**DIRECTIONS:**
Please give back, word for word, only the lines starting at the one containing "right elbow: (124, 185, -27)" and ending at the one containing "right hip: (272, 99, -2)" within the material below.

##########

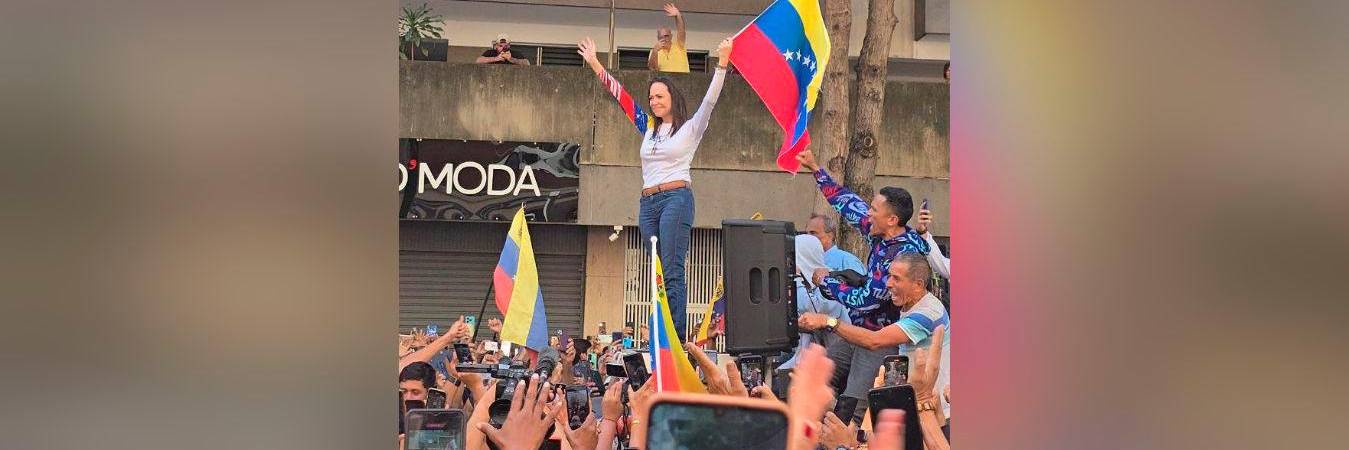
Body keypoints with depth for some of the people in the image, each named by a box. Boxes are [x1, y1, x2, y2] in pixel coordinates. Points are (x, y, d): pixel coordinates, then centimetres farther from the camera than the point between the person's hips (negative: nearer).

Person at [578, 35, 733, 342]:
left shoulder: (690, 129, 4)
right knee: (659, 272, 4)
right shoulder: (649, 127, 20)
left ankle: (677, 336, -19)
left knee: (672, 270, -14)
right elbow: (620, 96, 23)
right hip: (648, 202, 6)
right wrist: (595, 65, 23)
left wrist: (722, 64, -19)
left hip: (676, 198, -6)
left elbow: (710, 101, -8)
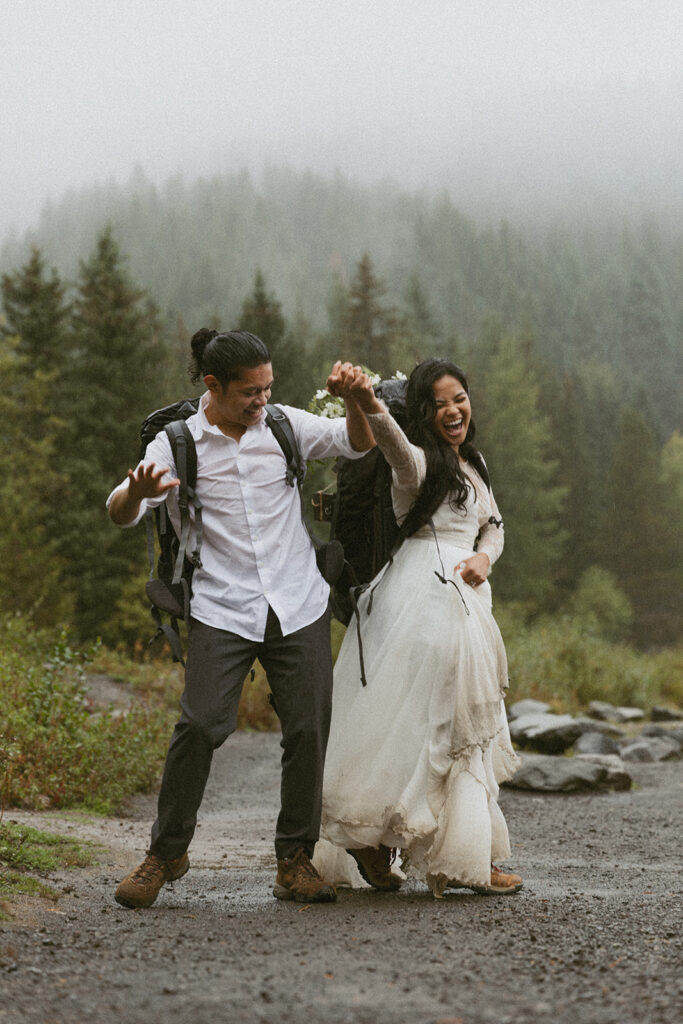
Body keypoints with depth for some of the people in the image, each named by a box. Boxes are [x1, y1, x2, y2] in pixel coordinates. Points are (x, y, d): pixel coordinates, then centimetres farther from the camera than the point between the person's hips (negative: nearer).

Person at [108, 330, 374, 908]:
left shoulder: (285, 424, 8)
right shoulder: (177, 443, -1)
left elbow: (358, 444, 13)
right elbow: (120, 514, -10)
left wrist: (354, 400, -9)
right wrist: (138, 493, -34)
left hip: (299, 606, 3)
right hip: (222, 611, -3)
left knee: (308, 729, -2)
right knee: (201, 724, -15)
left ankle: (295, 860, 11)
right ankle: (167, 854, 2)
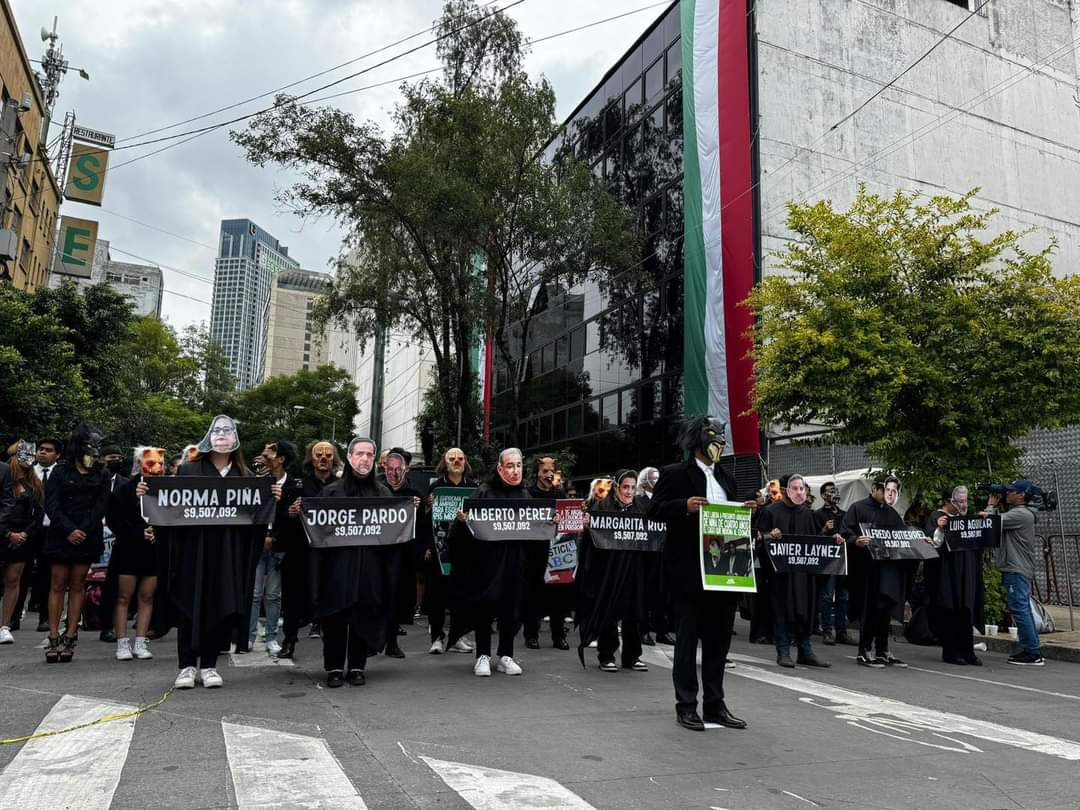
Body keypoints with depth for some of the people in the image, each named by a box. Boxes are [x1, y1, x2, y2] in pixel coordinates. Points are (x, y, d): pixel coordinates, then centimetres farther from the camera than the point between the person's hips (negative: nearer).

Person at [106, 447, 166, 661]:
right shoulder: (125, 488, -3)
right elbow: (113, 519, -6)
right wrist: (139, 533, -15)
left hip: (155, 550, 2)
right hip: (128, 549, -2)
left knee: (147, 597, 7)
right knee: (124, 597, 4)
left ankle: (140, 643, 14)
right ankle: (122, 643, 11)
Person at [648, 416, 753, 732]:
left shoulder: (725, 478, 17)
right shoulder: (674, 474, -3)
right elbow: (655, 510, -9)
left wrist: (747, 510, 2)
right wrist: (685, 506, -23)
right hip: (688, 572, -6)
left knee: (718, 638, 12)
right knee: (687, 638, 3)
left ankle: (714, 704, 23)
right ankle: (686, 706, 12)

##########

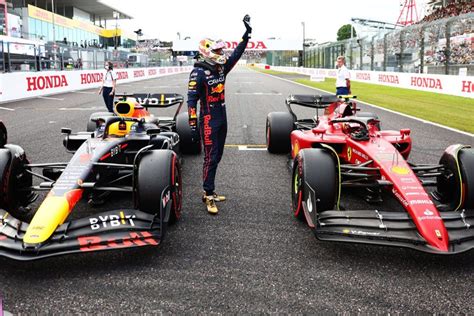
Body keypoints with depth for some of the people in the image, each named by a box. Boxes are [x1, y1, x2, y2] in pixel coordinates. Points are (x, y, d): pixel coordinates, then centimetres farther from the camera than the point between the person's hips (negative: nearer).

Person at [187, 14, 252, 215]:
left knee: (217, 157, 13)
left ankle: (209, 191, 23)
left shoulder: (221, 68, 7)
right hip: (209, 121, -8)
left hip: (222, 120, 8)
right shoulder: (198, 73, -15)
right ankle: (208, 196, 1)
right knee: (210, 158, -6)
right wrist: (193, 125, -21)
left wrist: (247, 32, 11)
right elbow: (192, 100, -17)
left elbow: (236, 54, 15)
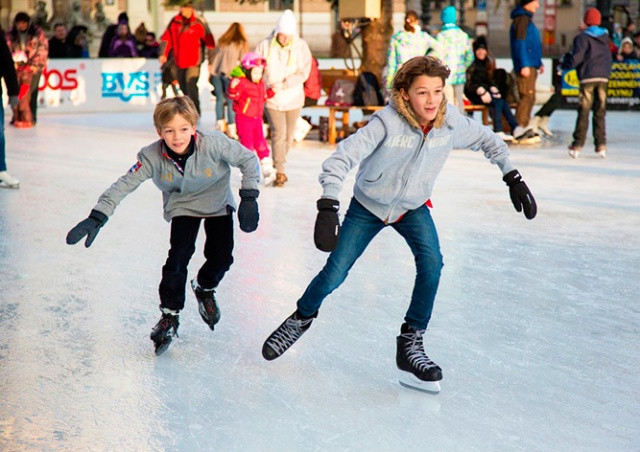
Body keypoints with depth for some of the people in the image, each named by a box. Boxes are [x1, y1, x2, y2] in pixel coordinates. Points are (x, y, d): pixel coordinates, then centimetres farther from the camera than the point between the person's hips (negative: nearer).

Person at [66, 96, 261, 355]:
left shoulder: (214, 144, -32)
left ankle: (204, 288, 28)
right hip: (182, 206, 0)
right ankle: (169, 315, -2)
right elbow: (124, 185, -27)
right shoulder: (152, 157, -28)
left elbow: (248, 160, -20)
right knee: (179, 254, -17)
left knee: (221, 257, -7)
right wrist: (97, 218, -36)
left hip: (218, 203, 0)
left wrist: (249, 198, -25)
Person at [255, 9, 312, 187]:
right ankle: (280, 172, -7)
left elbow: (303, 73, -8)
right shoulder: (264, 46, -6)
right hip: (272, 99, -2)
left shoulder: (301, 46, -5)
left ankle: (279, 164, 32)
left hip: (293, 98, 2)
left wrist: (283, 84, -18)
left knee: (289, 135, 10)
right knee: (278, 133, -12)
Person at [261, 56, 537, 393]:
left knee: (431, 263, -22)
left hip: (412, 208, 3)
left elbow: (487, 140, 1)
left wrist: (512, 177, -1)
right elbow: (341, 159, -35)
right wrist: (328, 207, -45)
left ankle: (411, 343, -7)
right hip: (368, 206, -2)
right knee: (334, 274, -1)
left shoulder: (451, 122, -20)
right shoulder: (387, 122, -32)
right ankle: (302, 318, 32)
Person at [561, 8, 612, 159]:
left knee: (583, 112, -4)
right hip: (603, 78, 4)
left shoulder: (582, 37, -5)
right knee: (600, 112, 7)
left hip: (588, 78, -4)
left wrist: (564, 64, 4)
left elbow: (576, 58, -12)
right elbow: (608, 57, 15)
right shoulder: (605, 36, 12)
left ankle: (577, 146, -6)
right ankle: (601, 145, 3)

##########

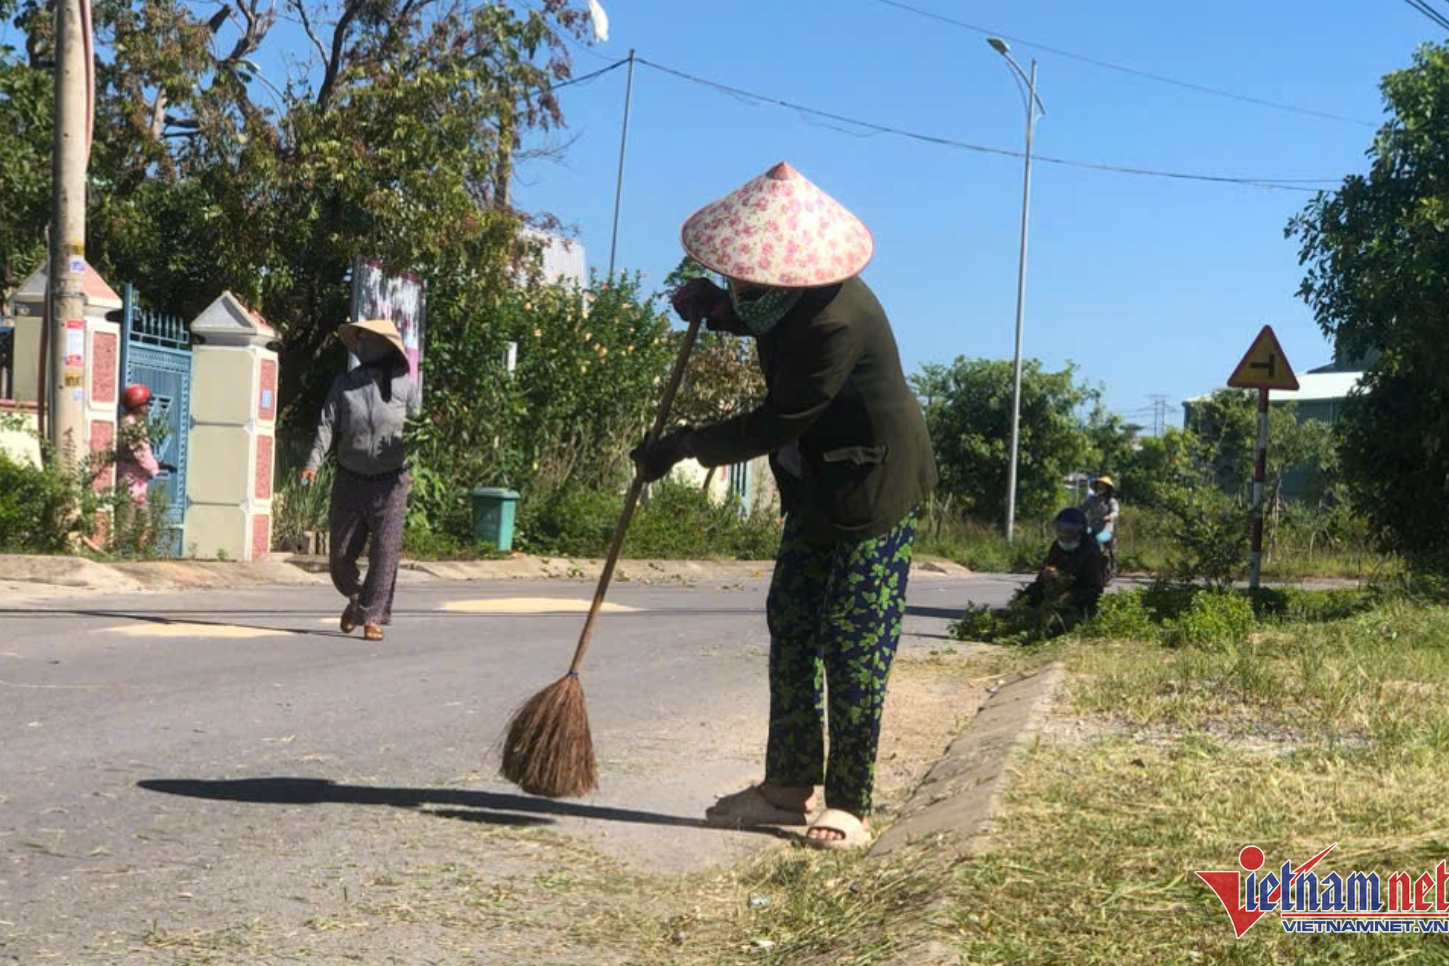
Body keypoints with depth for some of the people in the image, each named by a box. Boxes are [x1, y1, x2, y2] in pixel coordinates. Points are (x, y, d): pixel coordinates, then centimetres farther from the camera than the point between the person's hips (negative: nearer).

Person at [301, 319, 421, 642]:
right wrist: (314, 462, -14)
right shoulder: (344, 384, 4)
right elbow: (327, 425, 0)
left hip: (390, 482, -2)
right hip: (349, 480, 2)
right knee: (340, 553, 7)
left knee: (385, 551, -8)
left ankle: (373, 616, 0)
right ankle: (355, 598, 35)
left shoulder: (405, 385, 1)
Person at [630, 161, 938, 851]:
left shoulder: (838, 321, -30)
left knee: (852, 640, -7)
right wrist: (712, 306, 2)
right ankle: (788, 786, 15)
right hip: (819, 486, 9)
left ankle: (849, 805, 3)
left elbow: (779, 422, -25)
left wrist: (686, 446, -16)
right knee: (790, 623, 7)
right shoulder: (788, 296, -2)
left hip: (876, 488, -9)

##########

**RESULT OF THIS TASK:**
right elbow: (124, 185, -27)
right shoulder: (152, 157, -28)
left elbow: (248, 160, -20)
right knee: (179, 254, -17)
left knee: (221, 257, -7)
right wrist: (97, 218, -36)
left hip: (218, 203, 0)
left wrist: (249, 198, -25)
Person at [255, 9, 312, 187]:
right ankle: (280, 172, -7)
left elbow: (303, 73, -8)
right shoulder: (264, 46, -6)
right hip: (272, 99, -2)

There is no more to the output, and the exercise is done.